Peter Jackson remains a bit astounded at his transition four years ago from the Shire of Middle Earth to the French battlefields of World War I.

Jackson introduced his documentary “They Shall Not Grow Old” Friday night at the Linwood Dunn Theatre in Hollywood, four weeks after it aired on Armistice Day on the BBC. He explained that the project originated in 2014 at the London premiere of “The Hobbit: The Battle of the Five Armies.”

“The people at the imperial War Museum asked me if I could do a movie for the centennial of the Armistice and four years seemed like a long time — easy,” he recalled. “They wanted me to use their footage and use it in a fresh and original way.”

Jackson and his collaborators at WingNut Films spent several months pondering how to proceed and decided that they would use the voices of the actual British soldiers.

“We thought the only people we should hear were the ones who fought the war,” he noted. “The BBC had recorded a lot of guys in the ’60s and we had 600 hours of interviews.
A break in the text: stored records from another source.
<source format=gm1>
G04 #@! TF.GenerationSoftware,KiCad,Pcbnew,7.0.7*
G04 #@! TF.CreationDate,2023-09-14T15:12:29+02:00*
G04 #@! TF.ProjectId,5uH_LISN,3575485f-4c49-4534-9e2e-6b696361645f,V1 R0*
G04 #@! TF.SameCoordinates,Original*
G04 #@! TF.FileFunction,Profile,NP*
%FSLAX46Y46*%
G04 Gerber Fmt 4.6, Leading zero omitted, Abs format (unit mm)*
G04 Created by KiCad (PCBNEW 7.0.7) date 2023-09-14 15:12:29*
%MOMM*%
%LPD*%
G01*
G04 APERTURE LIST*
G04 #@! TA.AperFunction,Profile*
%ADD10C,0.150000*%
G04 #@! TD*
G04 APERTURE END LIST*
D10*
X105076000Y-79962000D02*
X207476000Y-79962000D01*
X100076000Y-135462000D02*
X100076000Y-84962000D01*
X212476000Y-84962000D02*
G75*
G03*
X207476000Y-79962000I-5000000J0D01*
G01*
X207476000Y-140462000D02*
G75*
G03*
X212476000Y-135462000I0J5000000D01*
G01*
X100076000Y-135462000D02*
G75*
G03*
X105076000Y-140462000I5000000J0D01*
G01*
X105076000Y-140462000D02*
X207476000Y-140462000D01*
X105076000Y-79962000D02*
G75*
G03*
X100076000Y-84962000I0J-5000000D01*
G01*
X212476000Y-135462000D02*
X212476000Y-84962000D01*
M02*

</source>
So you’re going to hear the voices of 120 men.”

That also meant employing forensic experts who could lip read what the soldiers were saying in the footage and duplicating the sounds in the restored and colorized footage — all the footsteps and gunfire.

Jackson recited part of Laurence Binyon’s poem “Ode of Rememberance,” including the lines, “They shall grow not old, as we that are left grow old: Age shall not weary them, nor the years condemn. At the going down of the sun and in the morning, We will remember them.”
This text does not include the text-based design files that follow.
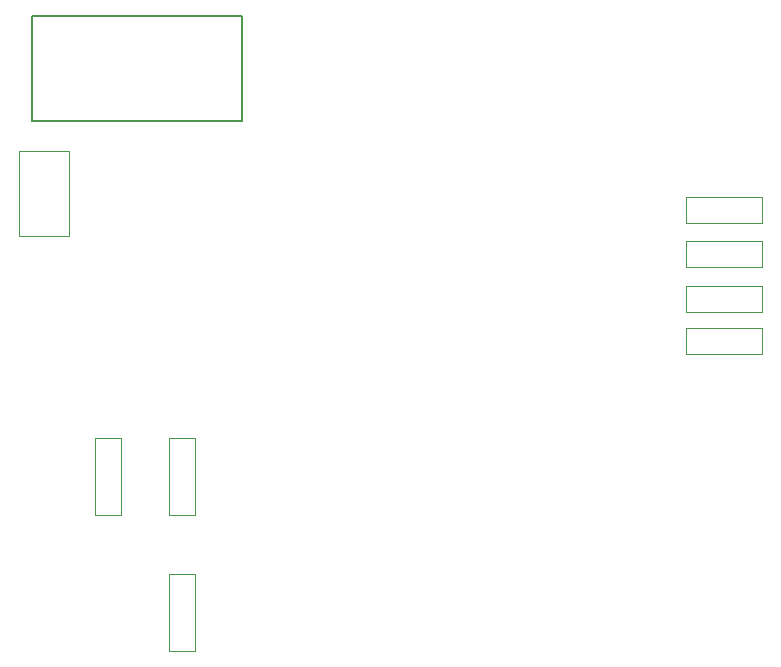
<source format=gbr>
G04 #@! TF.FileFunction,Other,User*
%FSLAX46Y46*%
G04 Gerber Fmt 4.6, Leading zero omitted, Abs format (unit mm)*
G04 Created by KiCad (PCBNEW 4.0.7-e2-6376~61~ubuntu18.04.1) date Mon Dec  9 13:49:04 2019*
%MOMM*%
%LPD*%
G01*
G04 APERTURE LIST*
%ADD10C,0.100000*%
%ADD11C,0.150000*%
%ADD12C,0.050000*%
G04 APERTURE END LIST*
D10*
D11*
X47701200Y-41630600D02*
X47701200Y-32740600D01*
X47701200Y-32740600D02*
X65481200Y-32740600D01*
X65481200Y-32740600D02*
X65481200Y-41630600D01*
X65481200Y-41630600D02*
X47701200Y-41630600D01*
D12*
X50817200Y-51362000D02*
X50817200Y-44142000D01*
X50817200Y-44142000D02*
X46617200Y-44142000D01*
X46617200Y-44142000D02*
X46617200Y-51362000D01*
X46617200Y-51362000D02*
X50817200Y-51362000D01*
X103074400Y-53992800D02*
X109574400Y-53992800D01*
X103074400Y-53992800D02*
X103074400Y-51782800D01*
X109574400Y-51782800D02*
X109574400Y-53992800D01*
X109574400Y-51782800D02*
X103074400Y-51782800D01*
X103074400Y-57802800D02*
X109574400Y-57802800D01*
X103074400Y-57802800D02*
X103074400Y-55592800D01*
X109574400Y-55592800D02*
X109574400Y-57802800D01*
X109574400Y-55592800D02*
X103074400Y-55592800D01*
X103074400Y-50233600D02*
X109574400Y-50233600D01*
X103074400Y-50233600D02*
X103074400Y-48023600D01*
X109574400Y-48023600D02*
X109574400Y-50233600D01*
X109574400Y-48023600D02*
X103074400Y-48023600D01*
X103074400Y-61358800D02*
X109574400Y-61358800D01*
X103074400Y-61358800D02*
X103074400Y-59148800D01*
X109574400Y-59148800D02*
X109574400Y-61358800D01*
X109574400Y-59148800D02*
X103074400Y-59148800D01*
X59342000Y-79960400D02*
X59342000Y-86460400D01*
X59342000Y-79960400D02*
X61552000Y-79960400D01*
X61552000Y-86460400D02*
X59342000Y-86460400D01*
X61552000Y-86460400D02*
X61552000Y-79960400D01*
X59342000Y-68479600D02*
X59342000Y-74979600D01*
X59342000Y-68479600D02*
X61552000Y-68479600D01*
X61552000Y-74979600D02*
X59342000Y-74979600D01*
X61552000Y-74979600D02*
X61552000Y-68479600D01*
X55262800Y-74979600D02*
X55262800Y-68479600D01*
X55262800Y-74979600D02*
X53052800Y-74979600D01*
X53052800Y-68479600D02*
X55262800Y-68479600D01*
X53052800Y-68479600D02*
X53052800Y-74979600D01*
M02*

</source>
“We thought that changing it to ‘They shall not grow old’ was a little more modern,” he said. “I’m not a historian, so there’s no mention of how the war began. It’s not the story of the war, it’s the story of the humans.”

Jackson concluded his intro by urging viewers to ask members of their own families about World War I. “You folk are the great-grandsons of the people who fought this war, so I hope you ask questions of your own family,” he said.
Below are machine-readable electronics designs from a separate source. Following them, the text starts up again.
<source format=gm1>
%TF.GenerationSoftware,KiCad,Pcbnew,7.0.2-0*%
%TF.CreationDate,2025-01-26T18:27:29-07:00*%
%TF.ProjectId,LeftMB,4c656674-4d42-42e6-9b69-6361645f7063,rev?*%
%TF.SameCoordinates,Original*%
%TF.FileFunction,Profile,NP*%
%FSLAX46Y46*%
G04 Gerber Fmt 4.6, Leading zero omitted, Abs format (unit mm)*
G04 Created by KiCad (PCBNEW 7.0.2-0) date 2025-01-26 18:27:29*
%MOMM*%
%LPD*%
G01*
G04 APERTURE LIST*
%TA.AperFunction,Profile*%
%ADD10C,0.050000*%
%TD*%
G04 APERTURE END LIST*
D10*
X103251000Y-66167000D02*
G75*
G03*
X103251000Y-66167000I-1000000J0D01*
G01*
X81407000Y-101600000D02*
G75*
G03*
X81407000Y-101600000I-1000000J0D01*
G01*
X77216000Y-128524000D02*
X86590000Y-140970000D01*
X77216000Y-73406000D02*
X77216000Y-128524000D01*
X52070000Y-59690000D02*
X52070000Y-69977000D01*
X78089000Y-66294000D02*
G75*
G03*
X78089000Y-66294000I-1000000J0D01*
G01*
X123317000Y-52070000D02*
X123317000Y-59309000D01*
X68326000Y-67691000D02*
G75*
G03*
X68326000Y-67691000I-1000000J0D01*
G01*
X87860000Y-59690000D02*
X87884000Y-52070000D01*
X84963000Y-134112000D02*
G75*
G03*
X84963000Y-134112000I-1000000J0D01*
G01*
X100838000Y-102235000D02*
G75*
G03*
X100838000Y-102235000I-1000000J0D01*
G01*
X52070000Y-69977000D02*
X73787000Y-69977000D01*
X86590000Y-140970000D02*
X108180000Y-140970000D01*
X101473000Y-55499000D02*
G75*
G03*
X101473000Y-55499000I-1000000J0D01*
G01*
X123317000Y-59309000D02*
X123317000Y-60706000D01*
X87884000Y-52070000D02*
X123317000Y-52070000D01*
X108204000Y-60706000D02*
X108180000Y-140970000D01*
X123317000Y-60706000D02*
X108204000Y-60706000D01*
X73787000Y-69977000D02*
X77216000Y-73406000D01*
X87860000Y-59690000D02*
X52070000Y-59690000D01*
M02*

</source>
Warner Bros. executives Kevin Tsujihara, Toby Emmerich, Carolyn Blackwood and Blair Rich were in attendance.

Fathom Events has partnered with Warner Bros. Pictures for screenings of “They Shall Not Grow Old” to U.S. theaters on Dec. 17 and Dec. 27. The film was commissioned by 14-18 NOW, the U.K. arts program for the First World War centenary, and the Imperial War Museum, in association with the BBC.